強いAIの実践的な作り方を検討しています。メイン記事に主張をまとめています。人工知能関係の書評もあり。なお、今後、任意団体として活動してみたいと考えており、手伝ってみたいという方は是非ご連絡下さい。詳しくは、メイン記事の7を参照下さい。

人工生命 検証プログラムの舞台及びゴール

「プログラムされていないことを思いつくプログラム」

 本ブログで取り組んでいるプロジェクトの目新しさは、「強いAIには身体が必要である」という概念のもと、外界モデル、身体モデルを導入するところにある。

 その検証として人工生命エージェントを組み立てるにあたり、外界モデル、身体モデルについては概ね方針が定まっている。ただし、脳モデルについては方針が定まっていない。強いAIを生み出す脳モデルを、いろいろ試すのがプロジェクトの目的であり、ここでは、どのような人工生命プログラムで脳モデルを試すかについて整理する。

 プログラム規模に限界があるため、人間相当の知性には及ぶべくもないが、このプログラムの規模を拡大していけば、「強いAI」になるかもしれない、ということは証明できる必要がある。
 そこで、検証プログラムのゴールは「プログラムされていないことを思いつくプログラム」としてみたい。

 人工生命エージェントの舞台は2次元、食料の採集、狩り、繁殖、外敵(兼食料)、道具の概念があり、お互いが会話することが出来るものとする。

 進化的アルゴルリズムによる行動最適化、強化学習による行動最適化は(とりあえず)導入しない。意味を理解し主体的に考えることで、「プログラムされていないことを思いつく」ようなエージェントの行動が観測できれば良しとする。例えば、「昨日は俺が狩りに行ったから、今日はお前が行け」みたいな会話を、プログラムしていないのにエージェントがしていることが観測できれば良い。

 そんなことが出来るのであろうか。

 想像するに、重要なのは知能よりも感情や疲労という要因に思える。狩りに行くと疲れるし外敵に襲われる可能性があるからいやだけど、誰かが行かなくてはならない、昨日は俺が行ってお前の分まで食料を持ってきたから、今日はお前が行くべきである、という判断するのは、知能云々の前に、外界モデル、身体モデルにそれだけのコーディングをしなくてはならない。何人かで狩りに行って、一人死んでしまった時に、洞窟へ帰って「Aが死んだ」とみんなに伝えるとか、自分は死にたくないと思ったりすることも必要に思える。狩りが得意なものもいれば、採集が得意だったり、料理が得意なものもいるだろう(アダムスミスの国富論によれば、経済活動の原理は分業である)。

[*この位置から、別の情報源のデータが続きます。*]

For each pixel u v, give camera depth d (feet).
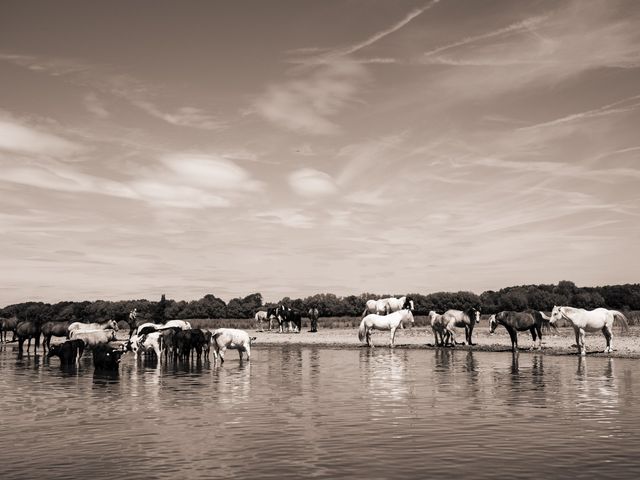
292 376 82.99
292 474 33.63
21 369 98.02
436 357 114.21
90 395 65.41
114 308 332.19
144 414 52.90
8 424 48.62
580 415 50.21
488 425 46.44
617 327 186.80
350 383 74.02
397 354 124.26
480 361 103.50
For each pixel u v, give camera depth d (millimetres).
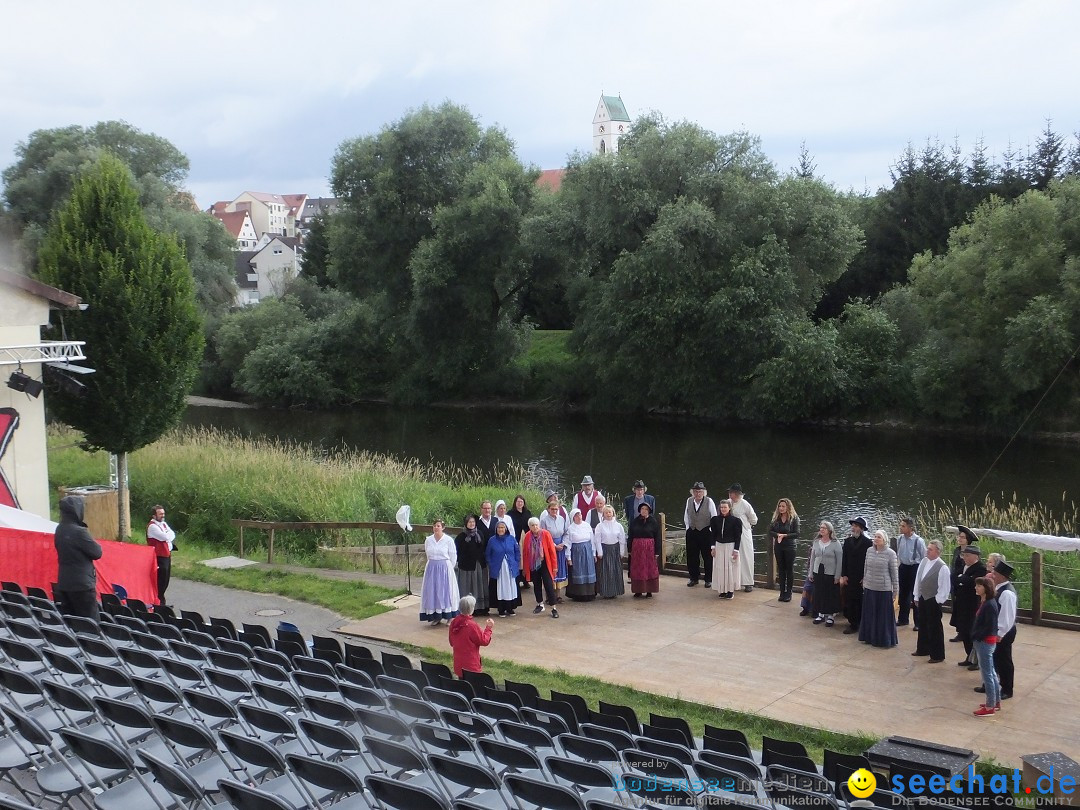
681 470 34406
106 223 19516
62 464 27750
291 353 56875
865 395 44031
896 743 7773
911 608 13578
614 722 8383
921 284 42844
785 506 15047
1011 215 39094
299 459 27109
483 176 52594
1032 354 37125
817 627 13461
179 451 26938
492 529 14430
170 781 5590
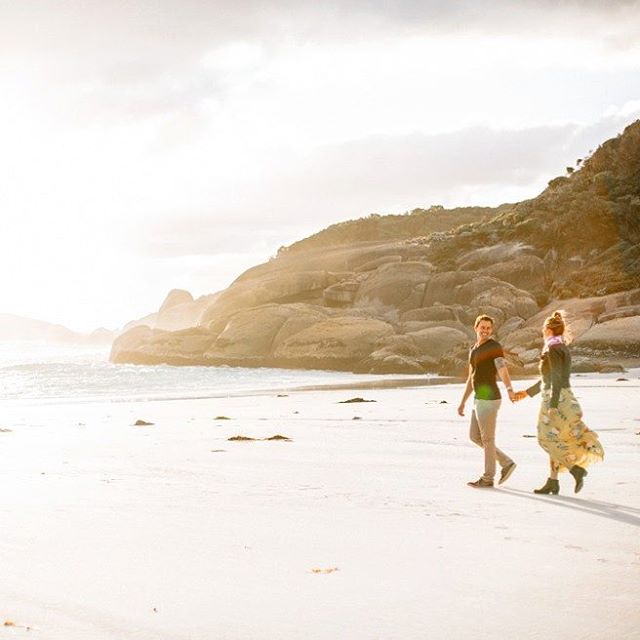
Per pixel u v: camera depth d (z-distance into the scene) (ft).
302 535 19.62
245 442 41.45
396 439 41.60
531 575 15.85
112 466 32.76
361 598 14.48
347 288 256.32
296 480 28.35
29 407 80.53
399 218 529.45
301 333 212.23
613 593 14.61
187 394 102.63
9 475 30.35
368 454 35.63
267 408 69.87
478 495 25.35
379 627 12.93
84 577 16.10
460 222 525.75
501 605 13.96
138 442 42.93
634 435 41.45
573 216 245.65
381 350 186.70
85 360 327.67
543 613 13.51
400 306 242.58
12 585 15.60
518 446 38.14
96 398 97.25
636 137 274.57
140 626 13.17
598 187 262.26
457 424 49.73
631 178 266.36
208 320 294.66
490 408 27.48
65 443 42.93
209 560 17.31
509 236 259.60
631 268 219.20
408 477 29.07
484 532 19.84
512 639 12.32
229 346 225.76
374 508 23.08
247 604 14.24
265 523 21.06
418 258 287.07
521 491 26.23
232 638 12.59
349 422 52.60
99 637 12.69
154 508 23.24
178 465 32.78
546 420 25.82
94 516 22.09
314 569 16.44
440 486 27.12
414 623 13.09
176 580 15.80
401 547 18.30
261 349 223.71
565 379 25.72
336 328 207.92
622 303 197.26
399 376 159.22
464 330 207.10
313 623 13.17
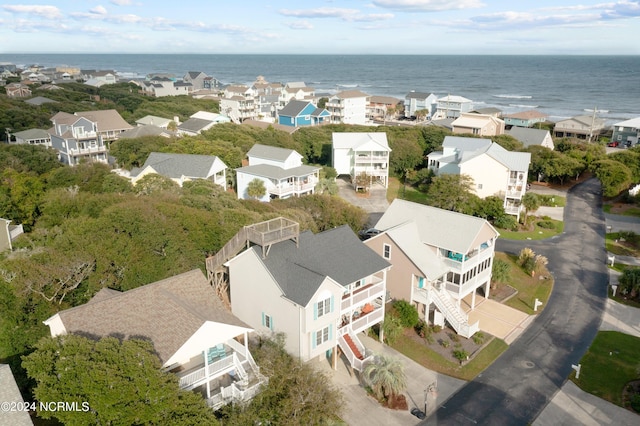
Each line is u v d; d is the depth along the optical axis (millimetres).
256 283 30484
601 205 69625
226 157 71500
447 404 28781
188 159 64188
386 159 78125
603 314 39844
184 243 35969
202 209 41125
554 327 37781
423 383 30734
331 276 30281
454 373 31812
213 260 33938
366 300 32500
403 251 36531
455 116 145875
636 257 51375
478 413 28016
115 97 160625
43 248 32969
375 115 160500
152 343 22500
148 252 34312
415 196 73812
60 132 80688
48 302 30016
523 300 42219
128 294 25219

 こんな簡単な舞台でも、外界モデル、身体モデル、そして脳モデルにおいて言語能力を作りこめば、「プログラムされていないことを思いつく」ことがあっても良さそうに思えるが、いかがであろうか。

 生物が複雑な行動をするのは環境が複雑だから、というブルックスの至言の通り、外界モデル、身体モデルを複雑にしていくのが重要、ということかもしれない。会話により相互作用することでも、事態はどんどん複雑になっていくであろう。

 話はそれるが、「GAFA-四騎士が創り変えた世界」を読んでいたところ、気になる一文があった。採集、狩猟時代の人類の労働時間は週20時間ぐらいだったということである。一方GAFAで死ぬ気で働くなら週160時間みたいなことが書いてある。毎日8時間+残業で、週50時間ぐらいが普通のサラリーマンの労働時間だと思うが、週20時間の労働時間というのは、今より良い暮らしだったということはなかろうか。